Deficits with ankle dorsiflexion mobility can have a dramatic impact on functional movements such as deep squatting, lunging, and the lateral step down. If you are familiar with the functional movement screen, you know that this is taken into consideration when a person does not grade out with a perfect score on many of the tests.
The Lateral Step Down Test
One component that I have always felt is missing from the functional movement screen (FMS) is assessing the lateral step down. I understand that the FMS needs to be applicable to a large variety of people and that the hurdle step test is included, but I have always felt I gain additional information from using the lateral step down test, especially in high level people.
I feel that the lateral step down test is an important test to include in your movement screening as it is often a movement that is dysfunctional in people with patellofemoral pain , patellar tendonitis, ACL injuries, and other lower extremity injuries.
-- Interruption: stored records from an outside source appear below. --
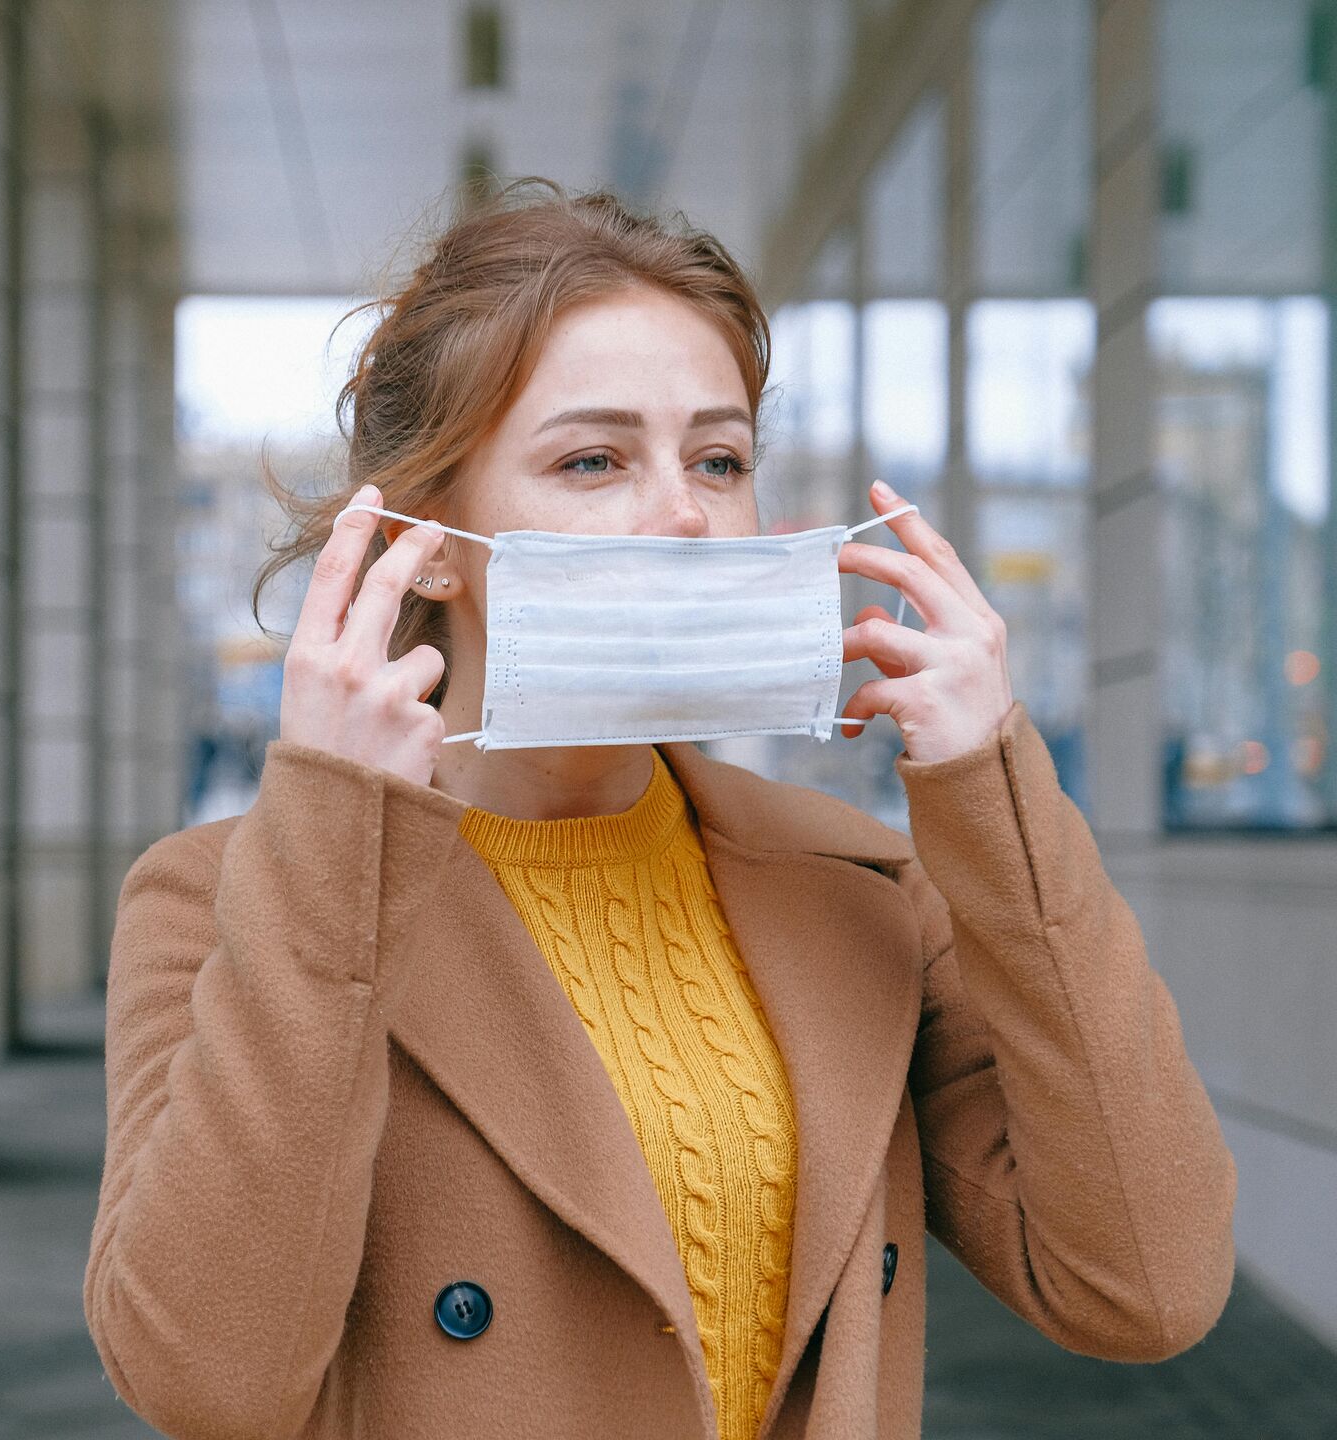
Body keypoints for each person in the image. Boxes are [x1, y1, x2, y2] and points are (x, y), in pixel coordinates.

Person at [82, 177, 1236, 1440]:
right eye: (594, 459)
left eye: (720, 459)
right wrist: (331, 833)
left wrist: (994, 797)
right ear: (434, 537)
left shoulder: (861, 888)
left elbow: (1147, 1288)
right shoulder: (221, 899)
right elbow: (205, 1380)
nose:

During the lateral step down movement, the body is challenged in a very dynamic position to produce a combination of lower extremity strength, foot and ankle stability, core stability, and probably most importantly the ability to eccentrically control or decelerate the weight of the body.
A common finding during the test is the person that can’t resist medial displacement of the knee, resulting in hip adduction, hip internal rotation, and pronation at the subtalar joint. This places the individual in a very disadvantageous position and makes them more susceptible to lower extremity injuries. When analyzing people with this dysfunctional movement pattern, weakness of hip abduction and external rotation is commonly found.
A recent study in JOSPT has found that ankle dorsiflexion restrictions can also cause poor quality of movement during the lateral step down test. Examiners studied 29 healthy women and coached them through the lateral step down test. The subjects were graded on the quality of their lateral step down with a 6 point scale. Results showed that subjects that performed poorly in the lateral step down test had a significant amount of ankle dorsiflexion mobility restrictions when measured in both weightbearing and nonweightbearing. Dorsiflexion was ~10 degrees more in subjects that scored well on the lateral step down test.
Interestingly, the authors did not find a correlation between hip abduction and hip external rotation strength with poor movement quality during the test. I was surprised by this finding but realize that there were some limitations of the study, such as the use of healthy subjects that were coached well on technique. I continue to believe this as experience and other past research has shown this, perhaps the limitations of the study can help explain.
In my experience, the three areas that I have focused on when someone does not score well on the lateral step down test are:
But the results of this study are going to make me assess ankle dorsiflexion a little more closely. It makes sense that if ankle mobility is limited, the body would have to compensate to perform the task. In this example, to achieve greater depth of motion while stepping down, the hip strategy observed was potentially due to the lack of ankle dorsiflexion.
In your experience have you seen this? How many people incorporate the lateral step down test in their functional movement screen, and why or why not? The results of this study should show us that ankle mobility, specifically ankle dorsiflexion tightness, can have a profound effect on the lateral step down test.